What is needed:
Set down the listing below word for word, from its first line through the line containing "おすすめ・限定メニュー", with both of those lines included.

*****

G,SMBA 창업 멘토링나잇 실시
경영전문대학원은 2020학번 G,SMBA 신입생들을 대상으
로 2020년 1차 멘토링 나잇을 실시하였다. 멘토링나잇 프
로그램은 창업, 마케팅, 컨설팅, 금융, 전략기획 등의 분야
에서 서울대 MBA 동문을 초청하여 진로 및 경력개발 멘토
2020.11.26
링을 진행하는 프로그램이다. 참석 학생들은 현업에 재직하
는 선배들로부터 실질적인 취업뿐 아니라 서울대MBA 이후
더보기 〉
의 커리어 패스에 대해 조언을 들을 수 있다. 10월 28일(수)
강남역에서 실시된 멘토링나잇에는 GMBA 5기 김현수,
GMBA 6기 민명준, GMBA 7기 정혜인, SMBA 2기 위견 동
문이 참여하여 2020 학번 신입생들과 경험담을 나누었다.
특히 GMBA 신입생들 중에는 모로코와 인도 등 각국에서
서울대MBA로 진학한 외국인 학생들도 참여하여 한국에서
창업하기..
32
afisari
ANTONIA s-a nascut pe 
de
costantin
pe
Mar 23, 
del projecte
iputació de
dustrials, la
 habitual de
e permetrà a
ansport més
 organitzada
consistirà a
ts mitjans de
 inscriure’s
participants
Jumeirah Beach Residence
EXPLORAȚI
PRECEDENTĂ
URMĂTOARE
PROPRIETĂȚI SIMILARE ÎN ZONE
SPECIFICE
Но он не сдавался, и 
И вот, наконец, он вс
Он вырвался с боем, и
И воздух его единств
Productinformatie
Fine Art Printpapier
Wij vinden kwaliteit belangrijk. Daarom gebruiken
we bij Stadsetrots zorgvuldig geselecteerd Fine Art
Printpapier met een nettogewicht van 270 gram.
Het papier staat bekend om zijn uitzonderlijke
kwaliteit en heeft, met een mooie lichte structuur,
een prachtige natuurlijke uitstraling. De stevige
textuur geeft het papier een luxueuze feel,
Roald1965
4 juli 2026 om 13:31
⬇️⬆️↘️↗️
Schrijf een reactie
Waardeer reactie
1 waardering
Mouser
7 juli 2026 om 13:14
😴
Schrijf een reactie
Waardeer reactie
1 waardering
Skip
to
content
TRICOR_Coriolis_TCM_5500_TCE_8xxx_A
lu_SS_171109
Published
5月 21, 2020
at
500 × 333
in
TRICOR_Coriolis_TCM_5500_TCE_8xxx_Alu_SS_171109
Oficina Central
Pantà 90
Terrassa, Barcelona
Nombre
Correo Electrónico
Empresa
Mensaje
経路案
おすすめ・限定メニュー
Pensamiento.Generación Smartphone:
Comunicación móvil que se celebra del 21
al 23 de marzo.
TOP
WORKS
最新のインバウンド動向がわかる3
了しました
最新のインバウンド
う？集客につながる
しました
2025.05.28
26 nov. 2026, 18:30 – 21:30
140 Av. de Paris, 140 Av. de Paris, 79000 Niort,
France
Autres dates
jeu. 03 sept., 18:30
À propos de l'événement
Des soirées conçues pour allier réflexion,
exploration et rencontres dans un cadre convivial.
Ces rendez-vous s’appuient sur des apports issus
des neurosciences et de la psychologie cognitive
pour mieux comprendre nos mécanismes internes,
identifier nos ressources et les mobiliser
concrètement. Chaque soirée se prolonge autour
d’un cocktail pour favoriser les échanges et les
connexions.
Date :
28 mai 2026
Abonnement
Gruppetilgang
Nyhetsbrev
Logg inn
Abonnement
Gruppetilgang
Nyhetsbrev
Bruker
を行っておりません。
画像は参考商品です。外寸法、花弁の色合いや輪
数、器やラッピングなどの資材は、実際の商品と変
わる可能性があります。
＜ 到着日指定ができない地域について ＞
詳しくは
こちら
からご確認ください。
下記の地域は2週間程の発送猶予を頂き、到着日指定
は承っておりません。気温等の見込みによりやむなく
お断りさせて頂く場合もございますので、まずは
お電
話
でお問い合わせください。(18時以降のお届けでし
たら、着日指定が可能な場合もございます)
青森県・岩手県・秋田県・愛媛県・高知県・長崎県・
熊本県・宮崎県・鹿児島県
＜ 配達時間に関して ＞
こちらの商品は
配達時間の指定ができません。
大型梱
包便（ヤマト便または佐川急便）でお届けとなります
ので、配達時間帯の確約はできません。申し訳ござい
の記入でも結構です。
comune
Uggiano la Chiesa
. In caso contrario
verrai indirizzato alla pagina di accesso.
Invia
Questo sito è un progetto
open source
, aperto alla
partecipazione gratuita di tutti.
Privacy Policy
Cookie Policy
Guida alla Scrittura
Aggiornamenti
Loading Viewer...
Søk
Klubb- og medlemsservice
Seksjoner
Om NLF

*****

Response below:
G,SMBA 창업 멘토링나잇 실시
경영전문대학원은 2020학번 G,SMBA 신입생들을 대상으
로 2020년 1차 멘토링 나잇을 실시하였다. 멘토링나잇 프
로그램은 창업, 마케팅, 컨설팅, 금융, 전략기획 등의 분야
에서 서울대 MBA 동문을 초청하여 진로 및 경력개발 멘토
2020.11.26
링을 진행하는 프로그램이다. 참석 학생들은 현업에 재직하
는 선배들로부터 실질적인 취업뿐 아니라 서울대MBA 이후
더보기 〉
의 커리어 패스에 대해 조언을 들을 수 있다. 10월 28일(수)
강남역에서 실시된 멘토링나잇에는 GMBA 5기 김현수,
GMBA 6기 민명준, GMBA 7기 정혜인, SMBA 2기 위견 동
문이 참여하여 2020 학번 신입생들과 경험담을 나누었다.
특히 GMBA 신입생들 중에는 모로코와 인도 등 각국에서
서울대MBA로 진학한 외국인 학생들도 참여하여 한국에서
창업하기..
32
afisari
ANTONIA s-a nascut pe 
de
costantin
pe
Mar 23, 
del projecte
iputació de
dustrials, la
 habitual de
e permetrà a
ansport més
 organitzada
consistirà a
ts mitjans de
 inscriure’s
participants
Jumeirah Beach Residence
EXPLORAȚI
PRECEDENTĂ
URMĂTOARE
PROPRIETĂȚI SIMILARE ÎN ZONE
SPECIFICE
Но он не сдавался, и 
И вот, наконец, он вс
Он вырвался с боем, и
И воздух его единств
Productinformatie
Fine Art Printpapier
Wij vinden kwaliteit belangrijk. Daarom gebruiken
we bij Stadsetrots zorgvuldig geselecteerd Fine Art
Printpapier met een nettogewicht van 270 gram.
Het papier staat bekend om zijn uitzonderlijke
kwaliteit en heeft, met een mooie lichte structuur,
een prachtige natuurlijke uitstraling. De stevige
textuur geeft het papier een luxueuze feel,
Roald1965
4 juli 2026 om 13:31
⬇️⬆️↘️↗️
Schrijf een reactie
Waardeer reactie
1 waardering
Mouser
7 juli 2026 om 13:14
😴
Schrijf een reactie
Waardeer reactie
1 waardering
Skip
to
content
TRICOR_Coriolis_TCM_5500_TCE_8xxx_A
lu_SS_171109
Published
5月 21, 2020
at
500 × 333
in
TRICOR_Coriolis_TCM_5500_TCE_8xxx_Alu_SS_171109
Oficina Central
Pantà 90
Terrassa, Barcelona
Nombre
Correo Electrónico
Empresa
Mensaje
経路案
おすすめ・限定メニュー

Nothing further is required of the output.